Aired August 23, 2023 - 04:00   ET


COY WIRE, CNN 10 ANCHOR: Good morning. Good afternoon. Good night, wherever you are in this wonderful world. I`m Coy Wire. This is CNN 10. And we start

by taking a trip to Japan today, where there are plans to release treated, radioactive wastewater into the ocean in the coming days.

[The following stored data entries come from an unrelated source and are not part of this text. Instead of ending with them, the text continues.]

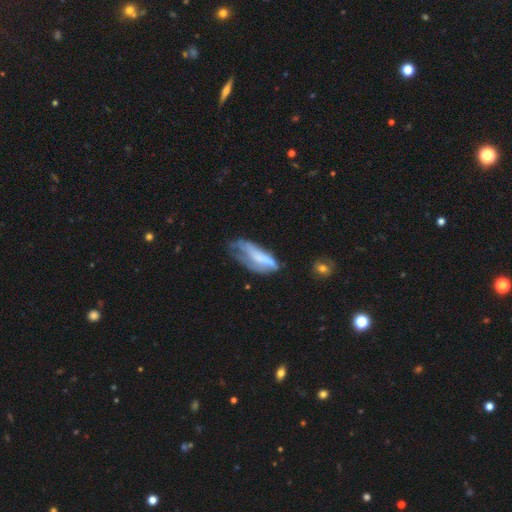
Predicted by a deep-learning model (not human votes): smooth-or-featured: smooth: 53% | featured or disk: 39% | star or artifact: 8%
  how-rounded: in between: 64% | cigar-shaped: 33% | round: 2%
  merging: major disturbance: 44% | minor disturbance: 29% | none: 21% | merger: 6%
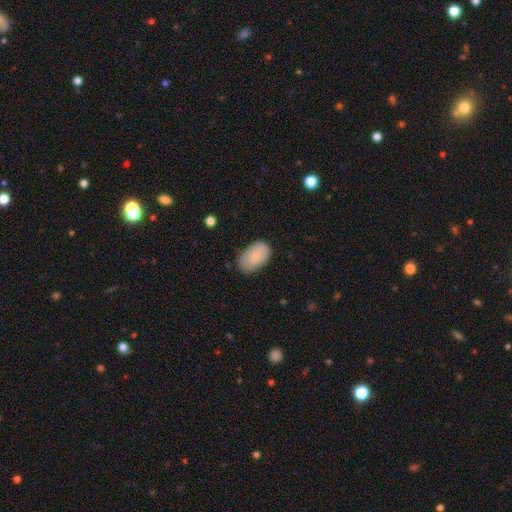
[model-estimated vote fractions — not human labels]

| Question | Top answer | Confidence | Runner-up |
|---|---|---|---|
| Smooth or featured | smooth | 82% | featured or disk (11%) |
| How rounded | in between | 93% | round (6%) |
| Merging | none | 72% | minor disturbance (22%) |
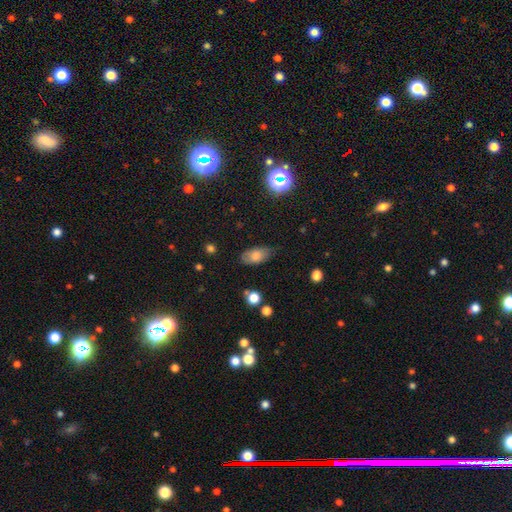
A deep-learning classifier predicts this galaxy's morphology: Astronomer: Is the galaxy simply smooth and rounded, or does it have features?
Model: smooth — 74%.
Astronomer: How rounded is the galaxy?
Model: in between — 91%.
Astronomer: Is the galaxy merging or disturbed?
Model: none — 67%.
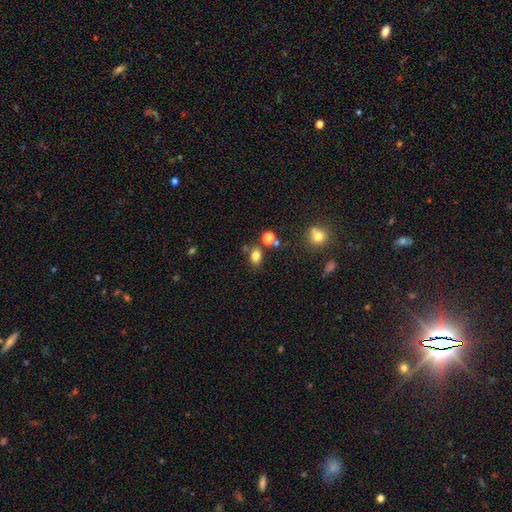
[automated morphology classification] Smooth or featured? Predicted: smooth (p=0.80). How rounded? Predicted: in between (p=0.69). Merging? Predicted: none (p=0.71).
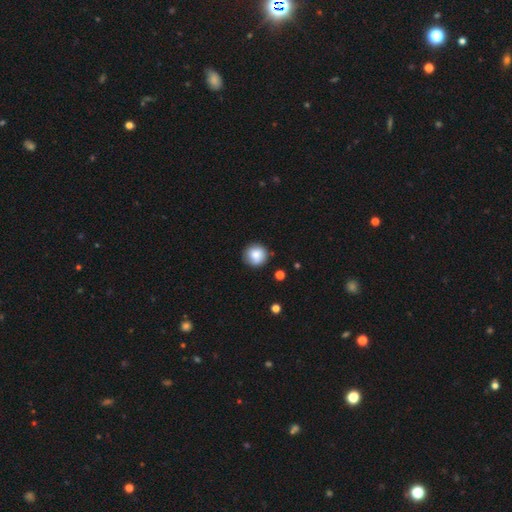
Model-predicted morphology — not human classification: Overall: smooth (84%). How rounded: round (94%). Merging: none (83%).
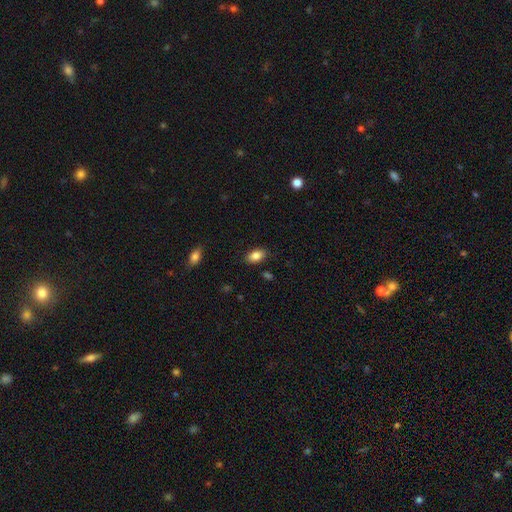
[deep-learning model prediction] smooth_or_featured: smooth (p=0.85) [alt: star or artifact p=0.08]
how_rounded: in between (p=0.91) [alt: round p=0.07]
merging: none (p=0.85) [alt: minor disturbance p=0.11]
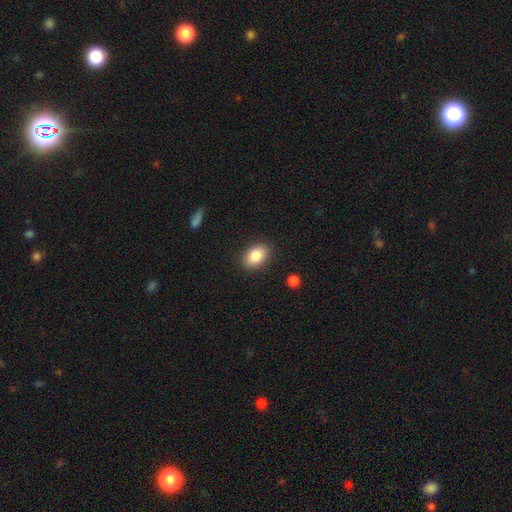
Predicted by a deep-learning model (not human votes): smooth-or-featured: smooth: 85% | star or artifact: 8% | featured or disk: 7%
  how-rounded: in between: 83% | round: 16% | cigar-shaped: 1%
  merging: none: 88% | minor disturbance: 9% | major disturbance: 2% | merger: 1%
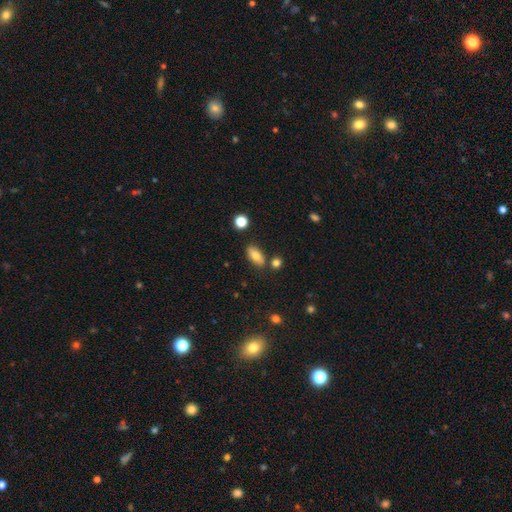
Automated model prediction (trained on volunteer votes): Smooth or featured? smooth (78%)
How rounded? in between (85%)
Merging? none (79%)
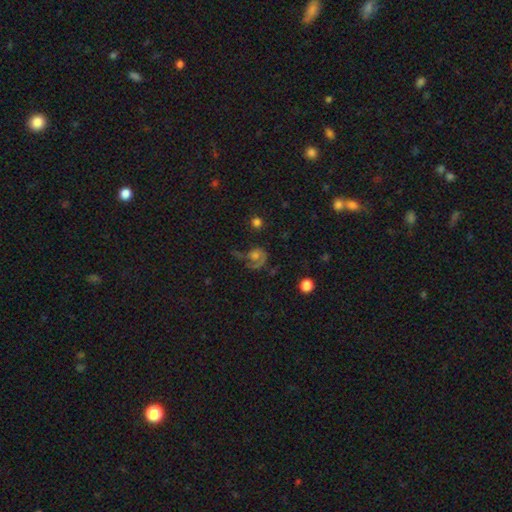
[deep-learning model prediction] Overall: featured or disk (56%; smooth 31%). Edge-on disk: no (97%). Bar: no (81%). Spiral arms: yes (78%). Bulge size: moderate (43%; small 26%). Merging: major disturbance (42%; none 33%).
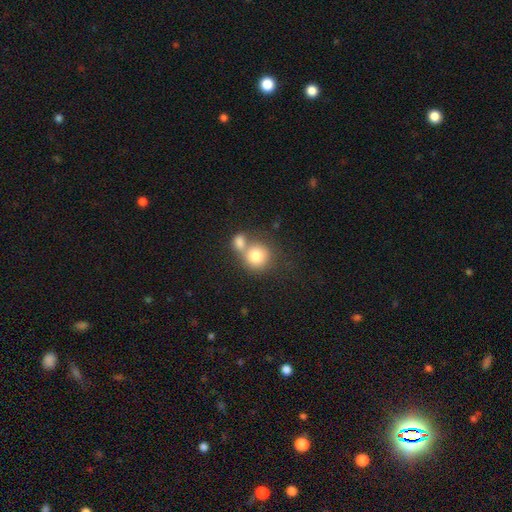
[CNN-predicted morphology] smooth-or-featured: smooth: 78% | featured or disk: 13% | star or artifact: 10%
  how-rounded: round: 85% | in between: 14% | cigar-shaped: 1%
  merging: merger: 51% | none: 36% | minor disturbance: 8% | major disturbance: 4%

You may remember 12 years ago, an undersea earthquake struck off the coast of Japan, triggering a tsunami with 30-foot waves with disastrous

consequences. The quake was so strong. It moved Japan`s main island by eight feet, more than 20,000 people died or went missing. The earthquake

and tsunami also cut power to The Fukushima Daiichi Nuclear Plant, nuclear reactors need water to stay cool and prevent meltdowns. But at the

Fukushima Daiichi Plant, those cooling systems started to fail, reactor course overheated and contaminated water inside the plant with highly

radioactive material. It was Japan`s worst ever nuclear disaster, and it took years for the government to lift evacuation orders near the site.

Japan was also left with tons of radioactive waste water, which it has stored and treated over the past decade. Now, the country says it`s running

out of space for the material and it plans to start releasing treated, diluted wastewater into the Pacific ocean as early as Thursday. There are

third parties involved to monitor the release, including the International Atomic Energy Agency. That`s the United Nation`s nuclear watchdog, so to

speak. But many remain uneasy and fear the contamination has already led some shoppers in parts of Asia to stock up on items like salt and seafood.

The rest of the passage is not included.